The Prime Minister has admonished Act Party Leader David Seymour for meeting with protest representatives.
Earlier today Seymour said he had met some of the anti-mandate protesters' leadership, who were feeling like they were not being listened to.
It comes on day nine of the protesters' occupation on Parliament grounds, with
towing of the hundreds of illegally parked vehicles still yet to begin.
This afternoon Prime Minister Jacinda Ardern said she did not think it was responsible for Seymour to meet with protest representatives.
"I don't think it was a responsible thing to do for a party that champions law and order," she said.
"Every party should be focused on two things, making sure we're working hard to protect New Zealanders during this pandemic and second thing is that there is activity outside that has tipped into illegal activity."
"The focus needs to be removing the illegal activity blocking Wellingtonians lives."
She repeated her plea to the protesters to "go home."
Act leader David Seymour said earlier he had met with some of the anti-mandate protesters' leadership, and said it's time for a "mature conversation" about de-escalation.
The Act leader said he'd met with several dozen people linked to the protest, and changed his mind after a local bar owner told him the protest situation was changing and the worst elements had left.
"I've met with an intermediary to deliver that message...they've asked not to be identified," Seymour said.
"A large part of their concern is they feel no one's listening to them."
Seymour said political leaders would not meet with protest leaders as along as abusive and threatening behaviour continued.
He said on the other hand, dehumanising protesters or calling them "feral" was highly unhelpful.
"One of the things that's clear is it's becoming increasingly organised."
Meanwhile National recently lodged a notice of a motion of no confidence in Parliament's Speaker Trevor Mallard over his handling of the Parliament protesters.
Chris Bishop today described Mallard's behaviour as "unedifying, embarrassing and childish" after the sprinklers were turned on and protesters were subjected to Barry Manilow music.
"Many New Zealanders are appalled and so are we," Bishop said.
"You can disagree with people without disrespecting them, and Mr Mallard's petulant behaviour has only inflamed an already tense situation."
National has repeatedly sought motions of no-confidence in Mallard with no success.
It's been well over a week since Covid response protesters first brought parts of Wellington city to a standstill, and police and council have now signalled they will be taking a firmer line.
Wellington City Council has now issued more than 500 parking fines so far, while Police Commissioner Andrew Coster said this morning the towing of illegally parked vehicles would begin today.
The principal of a nearby Wellington school said they are advising all staff and students to take alternative routes to school after "confronting" experiences with anti-mandate protesters at the start of the protests.
Queen Margaret College principal Jayne-Ann Young said uniformed children on the way to school, some under 10, were verbally abused for wearing masks.
"People were coming up to them, very close, unmasked, and they were being told masks were unnecessary, Covid is not a problem and it's all just rubbish."

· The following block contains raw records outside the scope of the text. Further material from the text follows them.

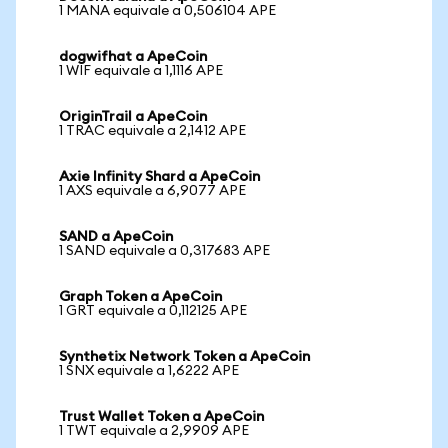
1 MANA equivale a 0,506104 APE
dogwifhat a ApeCoin
1 WIF equivale a 1,1116 APE
OriginTrail a ApeCoin
1 TRAC equivale a 2,1412 APE
Axie Infinity Shard a ApeCoin
1 AXS equivale a 6,9077 APE
SAND a ApeCoin
1 SAND equivale a 0,317683 APE
Graph Token a ApeCoin
1 GRT equivale a 0,112125 APE
Synthetix Network Token a ApeCoin
1 SNX equivale a 1,6222 APE
Trust Wallet Token a ApeCoin
1 TWT equivale a 2,9909 APE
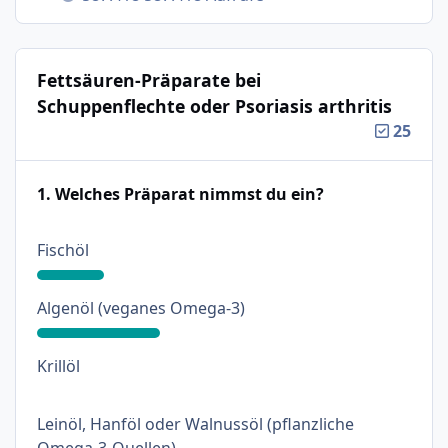
Fettsäuren-Präparate bei
Schuppenflechte oder Psoriasis arthritis
25
1. Welches Präparat nimmst du ein?
: 18%
Fischöl
: 33%
Algenöl (veganes Omega-3)
: 0%
Krillöl
Leinöl, Hanföl oder Walnussöl (pflanzliche
: 18%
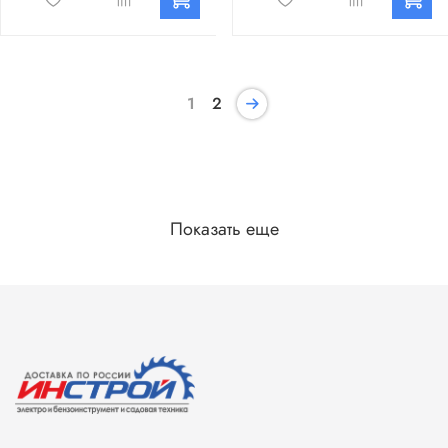
1
2
Показать еще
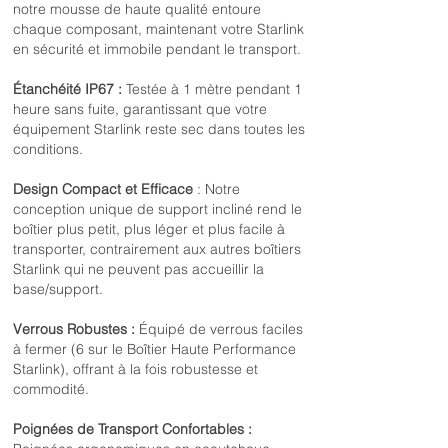
notre mousse de haute qualité entoure
chaque composant, maintenant votre Starlink
en sécurité et immobile pendant le transport.
Étanchéité IP67 :
Testée à 1 mètre pendant 1
heure sans fuite, garantissant que votre
équipement Starlink reste sec dans toutes les
conditions.
Design Compact et Efficace
: Notre
conception unique de support incliné rend le
boîtier plus petit, plus léger et plus facile à
transporter, contrairement aux autres boîtiers
Starlink qui ne peuvent pas accueillir la
base/support.
Verrous Robustes :
Équipé de verrous faciles
à fermer (6 sur le Boîtier Haute Performance
Starlink), offrant à la fois robustesse et
commodité.
Poignées de Transport Confortables :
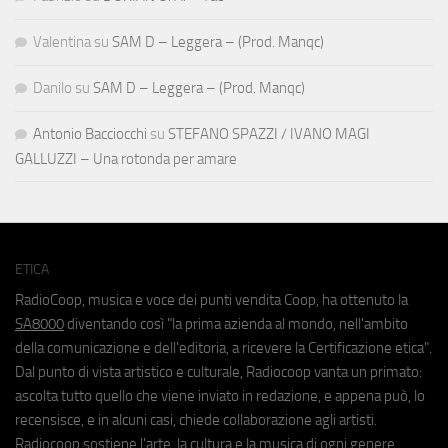
Valentina
su
SAM D – Leggera – (Prod. Manqc)
Danilo
su
SAM D – Leggera – (Prod. Manqc)
Antonio Bacciocchi
su
STEFANO SPAZZI / IVANO MAGI
GALLUZZI – Una rotonda per amare
ETICA
RadioCoop, musica e voce dei punti vendita Coop, ha ottenuto la
SA8000
diventando così "la prima azienda al mondo, nell'ambito
della comunicazione e dell'editoria, a ricevere la Certificazione etica".
Dal punto di vista artistico e culturale, Radiocoop vanta un primato:
ascolta tutto quello che viene inviato in redazione, e appena può, lo
recensisce, e in alcuni casi, chiede collaborazione agli artisti.
Radiocoop sostiene l'arte, la cultura e la musica di ogni genere.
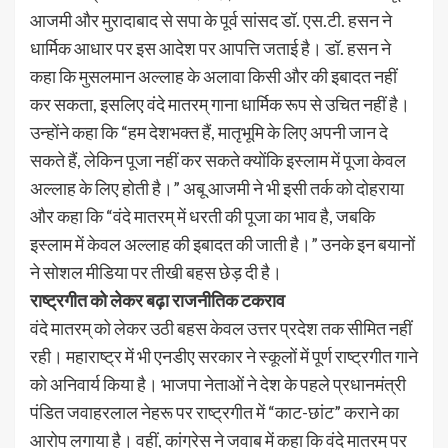
आजमी और मुरादाबाद से सपा के पूर्व सांसद डॉ. एस.टी. हसन ने
धार्मिक आधार पर इस आदेश पर आपत्ति जताई है। डॉ. हसन ने
कहा कि मुसलमान अल्लाह के अलावा किसी और की इबादत नहीं
कर सकता, इसलिए वंदे मातरम् गाना धार्मिक रूप से उचित नहीं है।
उन्होंने कहा कि “हम देशभक्त हैं, मातृभूमि के लिए अपनी जान दे
सकते हैं, लेकिन पूजा नहीं कर सकते क्योंकि इस्लाम में पूजा केवल
अल्लाह के लिए होती है।” अबू आजमी ने भी इसी तर्क को दोहराया
और कहा कि “वंदे मातरम् में धरती की पूजा का भाव है, जबकि
इस्लाम में केवल अल्लाह की इबादत की जाती है।” उनके इन बयानों
ने सोशल मीडिया पर तीखी बहस छेड़ दी है।
राष्ट्रगीत को लेकर बढ़ा राजनीतिक टकराव
वंदे मातरम् को लेकर उठी बहस केवल उत्तर प्रदेश तक सीमित नहीं
रही। महाराष्ट्र में भी एनडीए सरकार ने स्कूलों में पूर्ण राष्ट्रगीत गाने
को अनिवार्य किया है। भाजपा नेताओं ने देश के पहले प्रधानमंत्री
पंडित जवाहरलाल नेहरू पर राष्ट्रगीत में “काट-छांट” कराने का
आरोप लगाया है। वहीं, कांग्रेस ने जवाब में कहा कि वंदे मातरम् पर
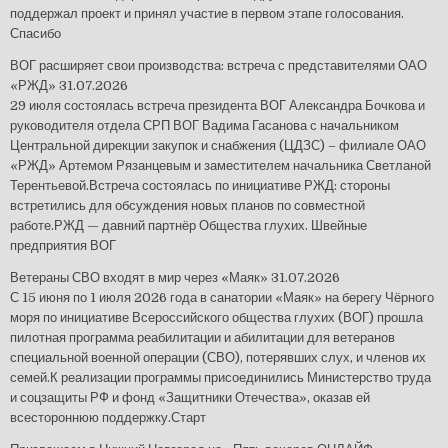
поддержал проект и принял участие в первом этапе голосования.
Спасибо
ВОГ расширяет свои производства: встреча с представителями ОАО
«РЖД»
31.07.2026
29 июля состоялась встреча президента ВОГ Александра Бочкова и
руководителя отдела СРП ВОГ Вадима Гасанова с начальником
Центральной дирекции закупок и снабжения (ЦДЗС) – филиале ОАО
«РЖД» Артемом Рязанцевым и заместителем начальника Светланой
Терентьевой.Встреча состоялась по инициативе РЖД: стороны
встретились для обсуждения новых планов по совместной
работе.РЖД — давний партнёр Общества глухих. Швейные
предприятия ВОГ
Ветераны СВО входят в мир через «Маяк»
31.07.2026
С 15 июня по 1 июля 2026 года в санатории «Маяк» на берегу Чёрного
моря по инициативе Всероссийского общества глухих (ВОГ) прошла
пилотная программа реабилитации и абилитации для ветеранов
специальной военной операции (СВО), потерявших слух, и членов их
семей.К реализации программы присоединились Министерство труда
и соцзащиты РФ и фонд «Защитники Отечества», оказав ей
всестороннюю поддержку.Старт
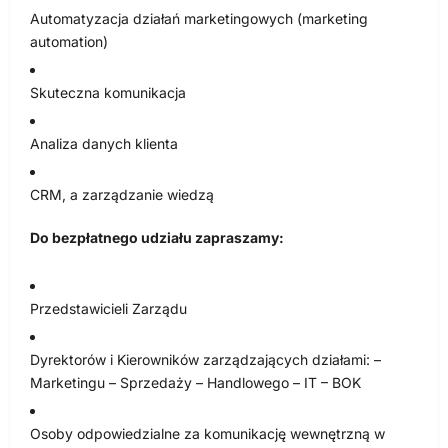
Automatyzacja działań marketingowych (marketing
automation)
Skuteczna komunikacja
Analiza danych klienta
CRM, a zarządzanie wiedzą
Do bezpłatnego udziału zapraszamy:
Przedstawicieli Zarządu
Dyrektorów i Kierowników zarządzających działami: –
Marketingu – Sprzedaży – Handlowego – IT – BOK
Osoby odpowiedzialne za komunikację wewnętrzną w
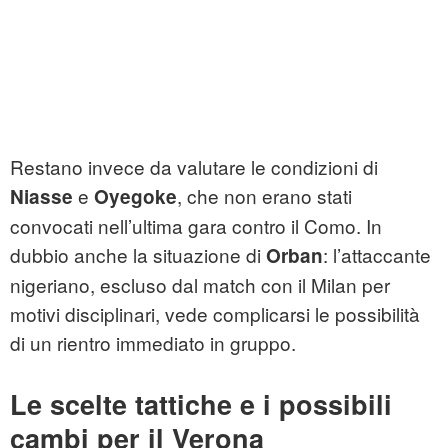
Restano invece da valutare le condizioni di
e
, che non erano stati
Niasse
Oyegoke
convocati nell’ultima gara contro il Como. In
dubbio anche la situazione di
: l’attaccante
Orban
nigeriano, escluso dal match con il Milan per
motivi disciplinari, vede complicarsi le possibilità
di un rientro immediato in gruppo.
Le scelte tattiche e i possibili
cambi per il Verona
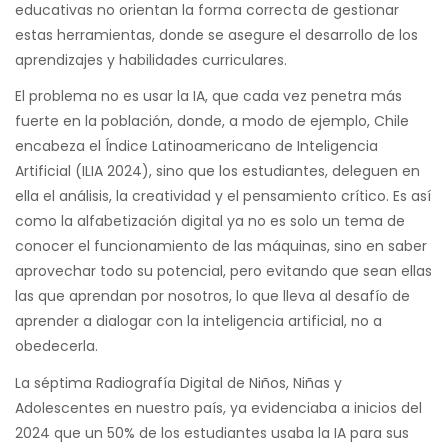
educativas no orientan la forma correcta de gestionar
estas herramientas, donde se asegure el desarrollo de los
aprendizajes y habilidades curriculares.
El problema no es usar la IA, que cada vez penetra más
fuerte en la población, donde, a modo de ejemplo, Chile
encabeza el Índice Latinoamericano de Inteligencia
Artificial (ILIA 2024), sino que los estudiantes, deleguen en
ella el análisis, la creatividad y el pensamiento crítico. Es así
como la alfabetización digital ya no es solo un tema de
conocer el funcionamiento de las máquinas, sino en saber
aprovechar todo su potencial, pero evitando que sean ellas
las que aprendan por nosotros, lo que lleva al desafío de
aprender a dialogar con la inteligencia artificial, no a
obedecerla.
La séptima Radiografía Digital de Niños, Niñas y
Adolescentes en nuestro país, ya evidenciaba a inicios del
2024 que un 50% de los estudiantes usaba la IA para sus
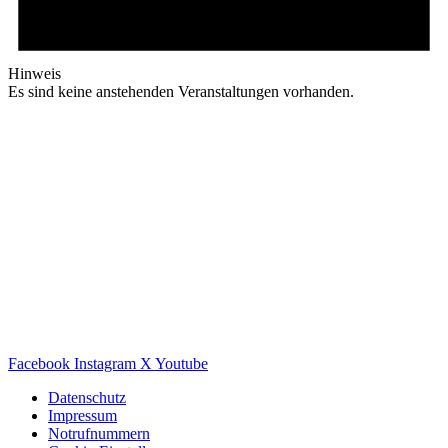
Hinweis
Es sind keine anstehenden Veranstaltungen vorhanden.
Facebook
Instagram
X
Youtube
Datenschutz
Impressum
Notrufnummern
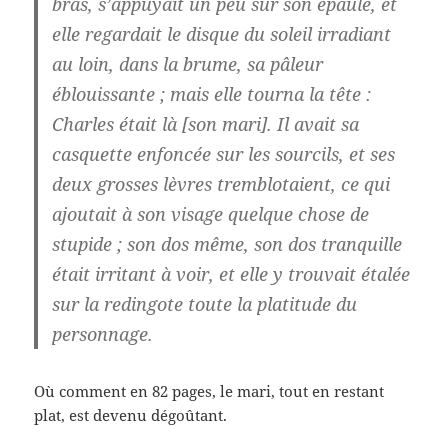
bras, s’appuyait un peu sur son épaule, et
elle regardait le disque du soleil irradiant
au loin, dans la brume, sa pâleur
éblouissante ; mais elle tourna la tête :
Charles était là [son mari]. Il avait sa
casquette enfoncée sur les sourcils, et ses
deux grosses lèvres tremblotaient, ce qui
ajoutait à son visage quelque chose de
stupide ; son dos même, son dos tranquille
était irritant à voir, et elle y trouvait étalée
sur la redingote toute la platitude du
personnage.
Où comment en 82 pages, le mari, tout en restant
plat, est devenu dégoûtant.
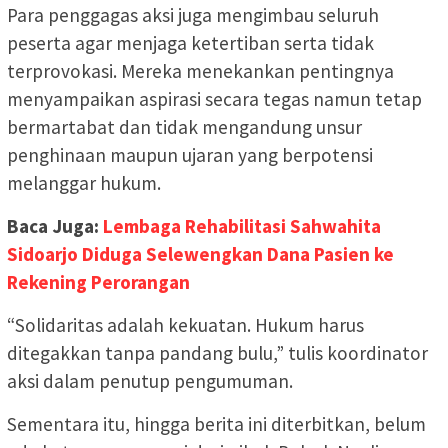
Para penggagas aksi juga mengimbau seluruh
peserta agar menjaga ketertiban serta tidak
terprovokasi. Mereka menekankan pentingnya
menyampaikan aspirasi secara tegas namun tetap
bermartabat dan tidak mengandung unsur
penghinaan maupun ujaran yang berpotensi
melanggar hukum.
Baca Juga:
Lembaga Rehabilitasi Sahwahita
Sidoarjo Diduga Selewengkan Dana Pasien ke
Rekening Perorangan
“Solidaritas adalah kekuatan. Hukum harus
ditegakkan tanpa pandang bulu,” tulis koordinator
aksi dalam penutup pengumuman.
Sementara itu, hingga berita ini diterbitkan, belum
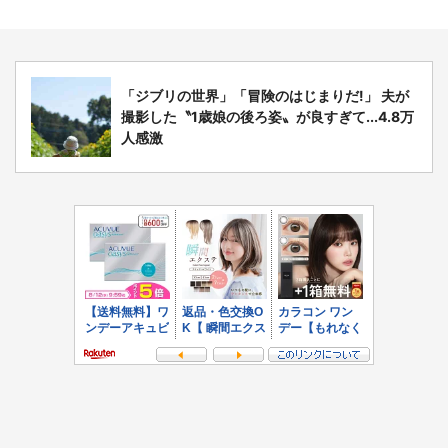
「ジブリの世界」「冒険のはじまりだ!」 夫が
撮影した〝1歳娘の後ろ姿〟が良すぎて...4.8万
人感激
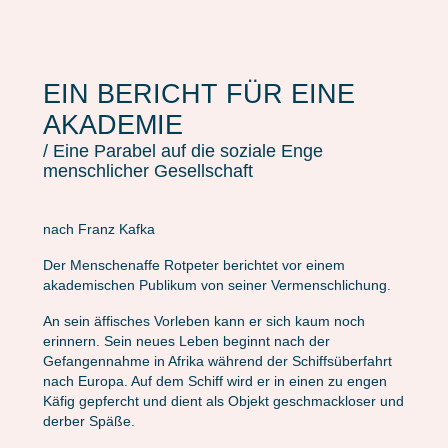
EIN BERICHT FÜR EINE
AKADEMIE
/ Eine Parabel auf die soziale Enge
menschlicher Gesellschaft
nach Franz Kafka
Der Menschenaffe Rotpeter berichtet vor einem
akademischen Publikum von seiner Vermenschlichung.
An sein äffisches Vorleben kann er sich kaum noch
erinnern. Sein neues Leben beginnt nach der
Gefangennahme in Afrika während der Schiffsüberfahrt
nach Europa. Auf dem Schiff wird er in einen zu engen
Käfig gepfercht und dient als Objekt geschmackloser und
derber Späße.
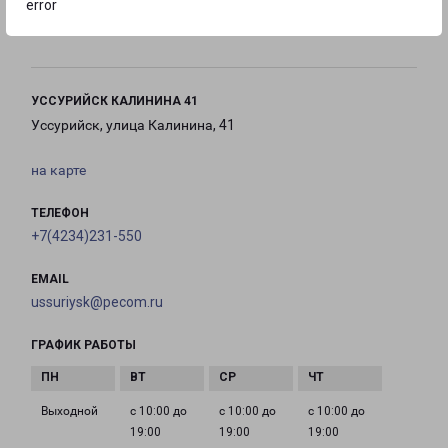
error
с 09:00 до
с 10:00 до
Выходной
18:00
16:00
УССУРИЙСК КАЛИНИНА 41
Уссурийск, улица Калинина, 41
на карте
ТЕЛЕФОН
+7(4234)231-550
EMAIL
ussuriysk@pecom.ru
ГРАФИК РАБОТЫ
Выходной
с 10:00 до
с 10:00 до
с 10:00 до
19:00
19:00
19:00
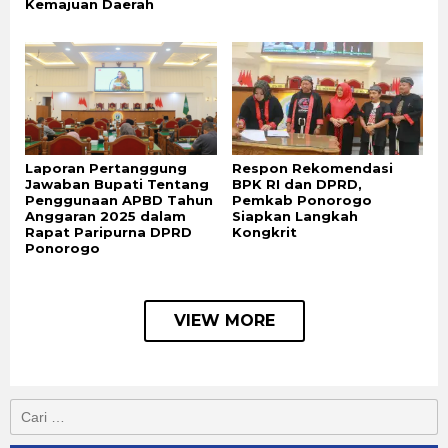
Kemajuan Daerah
Laporan Pertanggung
Respon Rekomendasi
Jawaban Bupati Tentang
BPK RI dan DPRD,
Penggunaan APBD Tahun
Pemkab Ponorogo
Anggaran 2025 dalam
Siapkan Langkah
Rapat Paripurna DPRD
Kongkrit
Ponorogo
VIEW MORE
Cari
untuk:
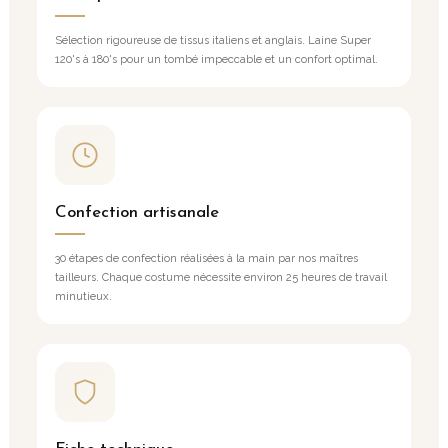
Sélection rigoureuse de tissus italiens et anglais. Laine Super
120's à 180's pour un tombé impeccable et un confort optimal.
Confection artisanale
30 étapes de confection réalisées à la main par nos maîtres
tailleurs. Chaque costume nécessite environ 25 heures de travail
minutieux.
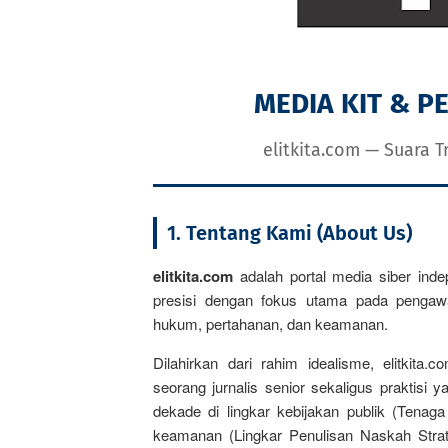
MEDIA KIT & 
elitkita.com — Suara T
1. Tentang Kami (About Us)
elitkita.com
adalah portal media siber ind
presisi dengan fokus utama pada pengawasa
hukum, pertahanan, dan keamanan.
Dilahirkan dari rahim idealisme, elitkita
seorang jurnalis senior sekaligus praktisi
dekade di lingkar kebijakan publik (Tenag
keamanan (Lingkar Penulisan Naskah Strat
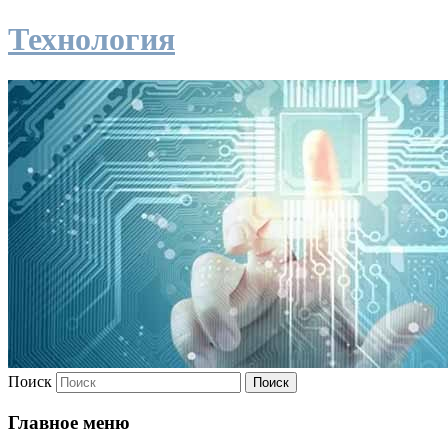
Технология
Поиск
Главное меню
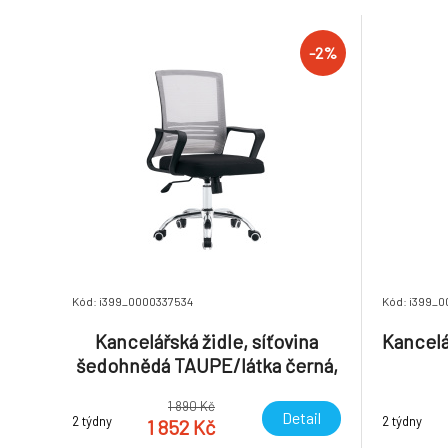
Univerzální kolečka vhodná pro měkké i
47x47,5
tvrdé podlahy Nastavitelná výška sedu
Hmotnost
Dodáváno v demo
-2%
Kód: i399_0000337534
Kód: i399_
Kancelářská židle, síťovina
Kancelá
šedohnědá TAUPE/látka černá,
APOLO 2 NEW
1 890 Kč
Detail
2 týdny
2 týdny
1 852 Kč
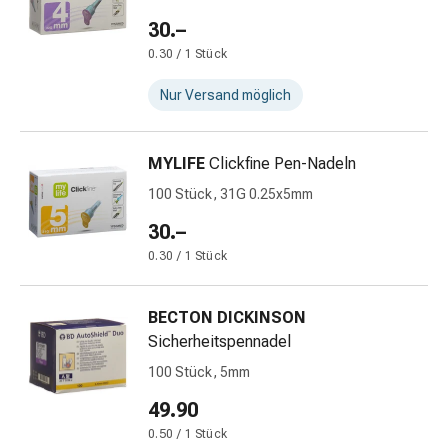
Alternativtherapie
Stress,
30.–
Schlaf
0.30 / 1 Stück
&
Nur Versand möglich
Beruhigung
Beruhigungsmittel
Stimmungsschwankungen
MYLIFE
Clickfine Pen-Nadeln
Schlafstörungen
Schnarchen
100 Stück, 31G 0.25x5mm
Atemwege
30.–
Nasenmittel
0.30 / 1 Stück
Atemwegsbeschwerden
Infektionen
Windpocken
BECTON DICKINSON
Stoffwechsel
Sicherheitspennadel
Osteoporose
100 Stück, 5mm
Immunsuppressivum
49.90
Parasiten
&
0.50 / 1 Stück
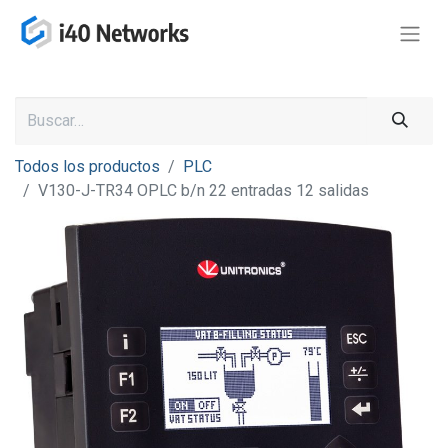
Todos los productos
PLC
V130-J-TR34 OPLC b/n 22 entradas 12 salidas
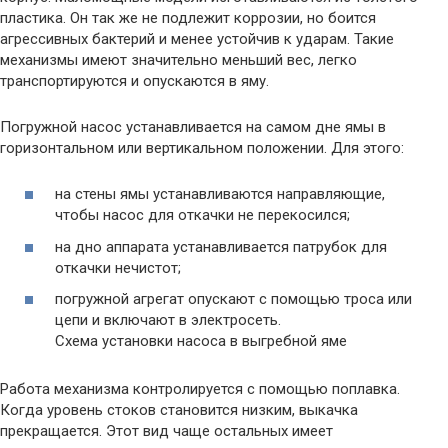
пластика. Он так же не подлежит коррозии, но боится
агрессивных бактерий и менее устойчив к ударам. Такие
механизмы имеют значительно меньший вес, легко
транспортируются и опускаются в яму.
Погружной насос устанавливается на самом дне ямы в
горизонтальном или вертикальном положении. Для этого:
на стены ямы устанавливаются направляющие,
чтобы насос для откачки не перекосился;
на дно аппарата устанавливается патрубок для
откачки нечистот;
погружной агрегат опускают с помощью троса или
цепи и включают в электросеть.
Схема установки насоса в выгребной яме
Работа механизма контролируется с помощью поплавка.
Когда уровень стоков становится низким, выкачка
прекращается. Этот вид чаще остальных имеет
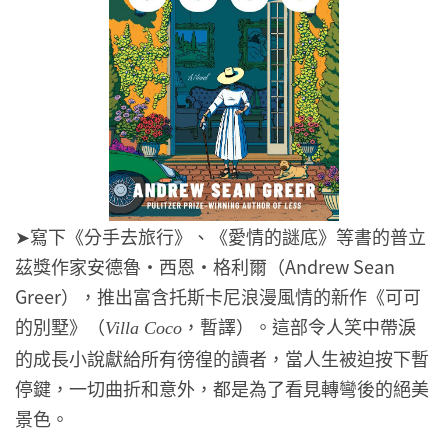
➤寫下《分手去旅行》、《愛情的謎底》等書的普立
茲獎作家安德魯・西恩・格利爾（Andrew Sean
Greer），推出富含托斯卡尼浪漫風情的新作《可可
的別墅》（
，暫譯）。這部令人笑中帶淚
Villa Coco
的成長小說獻給所有徬徨的讀者，當人生被迫按下暫
停鍵，一切曲折和意外，都是為了看見轉彎後的絕美
景色。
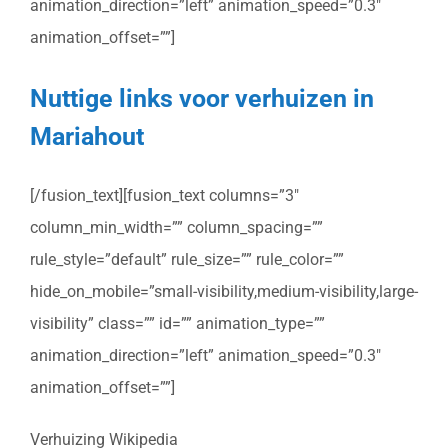
animation_direction=”left” animation_speed=”0.3″
animation_offset=””]
Nuttige links voor verhuizen in
Mariahout
[/fusion_text][fusion_text columns=”3″
column_min_width=”” column_spacing=””
rule_style=”default” rule_size=”” rule_color=””
hide_on_mobile=”small-visibility,medium-visibility,large-
visibility” class=”” id=”” animation_type=””
animation_direction=”left” animation_speed=”0.3″
animation_offset=””]
Verhuizing Wikipedia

She said this was disappointing and giving misinformation to young people who have been getting clear messages otherwise.
About a kilometre away from the protests on the Parliament lawn, classes and activities at the Wellington girls' school are otherwise unaffected.
Young said the ongoing blockade is now more of an inconvenience for everyone.
Wellington City Council said it yesterday issued about 335 tickets to illegally parked vehicles in the area of the protest, bringing the total to more than 500 fines since the protest began.
Of the 500 tickets issued, Wellington City Council spokesman Richard MacLean said five fines have been paid and two have been appealed.
In an update this morning they said a dedicated council team has been established to address the wide-ranging operational issues with the protest.
The statement said the council team was following "every possible route and option", but for security reasons they were unable to provide detailed information at this time.
"Where we can, we will keep Wellingtonians informed of developments, but we ask for your patience and tolerance while we work to resolve this difficult situation."
Police Commissioner Andrew Coster also said this morning towing trucks will begin removing vehicles today.
Speaking with Mike Hosking, he said they've also appealed for more assistance including from the New Zealand Defence Force for their towing capabilities.
On whether the police were doing enough he said it was important they took a measured approach.
"If we went in there early on guns blazing that we would have had a much messier and problematic situation on our hands.
"What we need here is a resolution that means normal people can go about their normal lives safely and that calls for a measured approach on police's behalf."
Appearing on AM earlier, Coster said towies would be required to move the vehicles, but they would be supported by police officers.
"We are not seeking an escalation here, we just need to clear the roads," he said.
"We are engaging with protesters about the manner of the protest. But there has to be a line here - this can't go on indefinitely."
The Prime Minister was also asked about the New Zealand Defence Force providing aid to tow vehicles, but said the equipment they have may not be suitable for the urban task.